Foolishly marrying too young, swept off her feet by lust, beauty and horsemanship, Helen soon regretted her intemperate marriage to Charlie Armstrong. He was an abuser, physically knocking her about grievously. He was also a liar, a sponger and a main-chancer. He gave her a son, whom he kept from her for a decade from George's ninth birthday.
So enters Phillipe, Duc d'Orleans, heir to the French throne, handsome in the same style as Charlie, attentive and seductive. Melba, as she now is, and Phillipe flit across Europe, following her extraordinarily demanding artistic life, believing in their privacy, as they let the world into their romance.
It will all end in tears, of course, as royalty demands that Phillipe wake up to his responsibilities and his increasingly remote, if not to say farcical, claims on the French throne. Phillipe constructs the world's greatest collection of stuffed animals and Melba creates a career the like of which the world had never seen before.

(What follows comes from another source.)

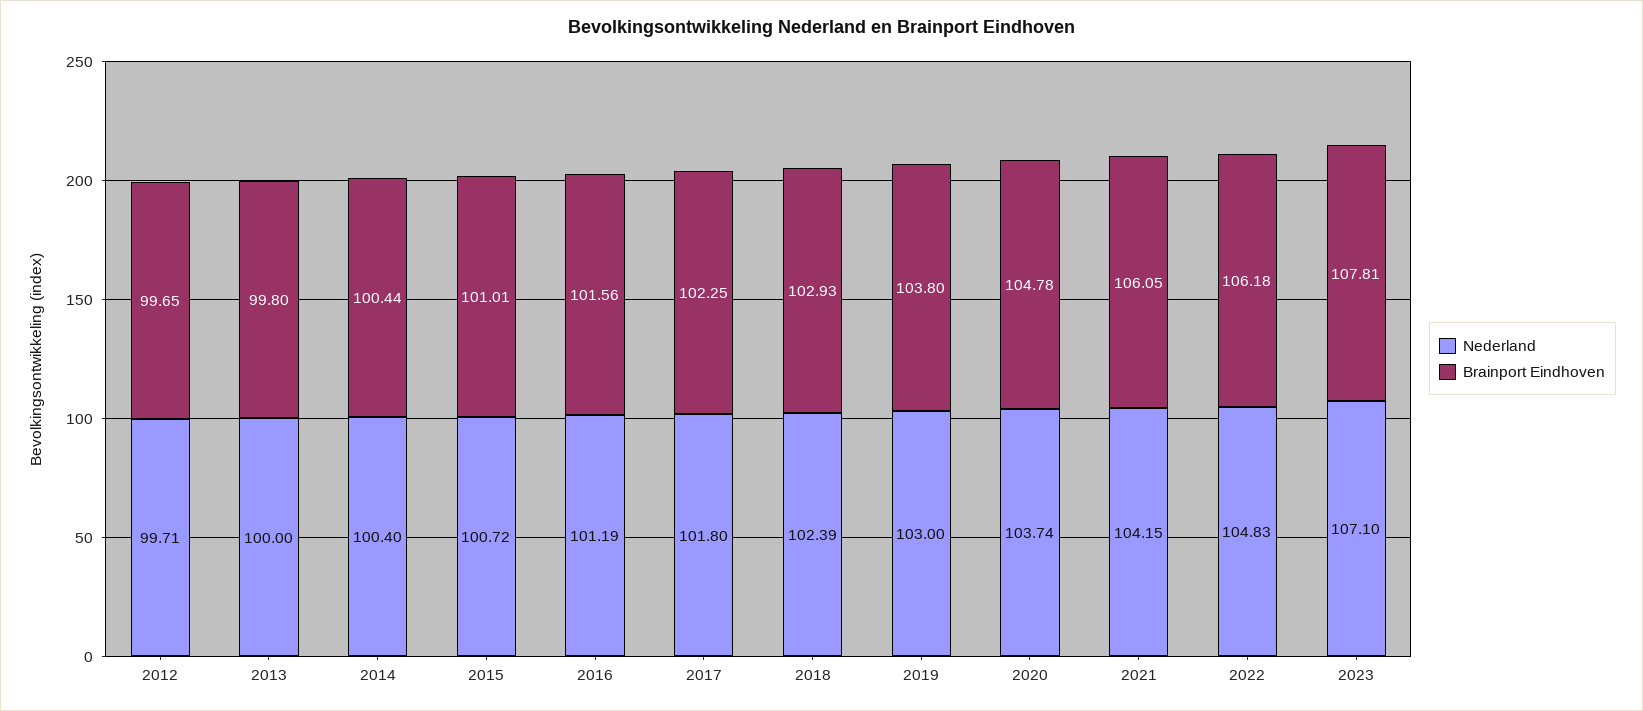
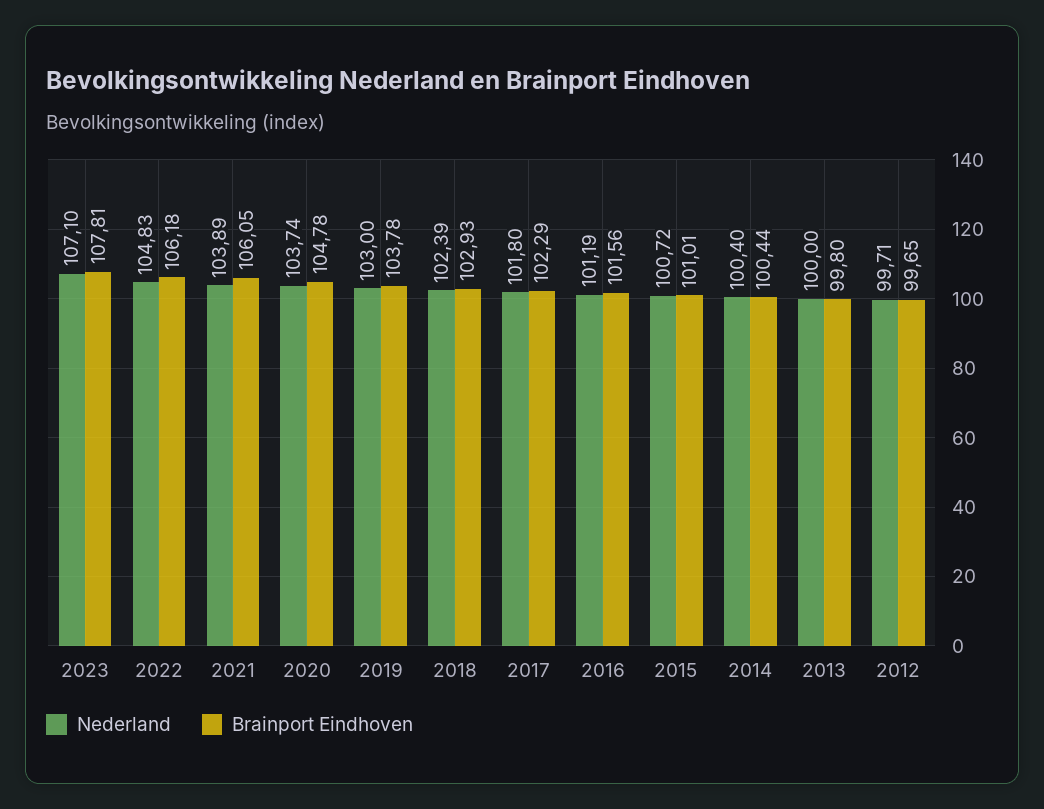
Brainport Eindhoven, 2017: 102.25 -> 102.29
Brainport Eindhoven, 2019: 103.8 -> 103.78
Nederland, 2021: 104.15 -> 103.89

Readers will celebrate her triumphs at Covent Garden, Palais Garnier, La Scala and the Metropolitan in New York. They will goggle at the wealth, the luxury, the adulation and the chicanery. But there are tender moments - the skill, love and devotion of her Parisian music teacher, Madame Marchesi, the guidance of her London patron, Gladys de Grey, and the eventual reconciliation with her son, George.
Yet Nellie remains a hard nut to crack for Robert Wainwright. He finds little tenderness in her and not much joy. Readers may wonder if such awful, deprived, or, better, depraved men, as her father and husband robbed her of the humanity that might have softened her.
This is a tough book to read. Well-written, well-paced, invariably light and interesting, it tells a tale of a woman who deserved much more. Rupert Bunny's portrait on the front cover warns the reader. It is a hard face, private, hurt and sceptical. While the world threw itself at her feet, Helen Mitchell wanted and deserved more.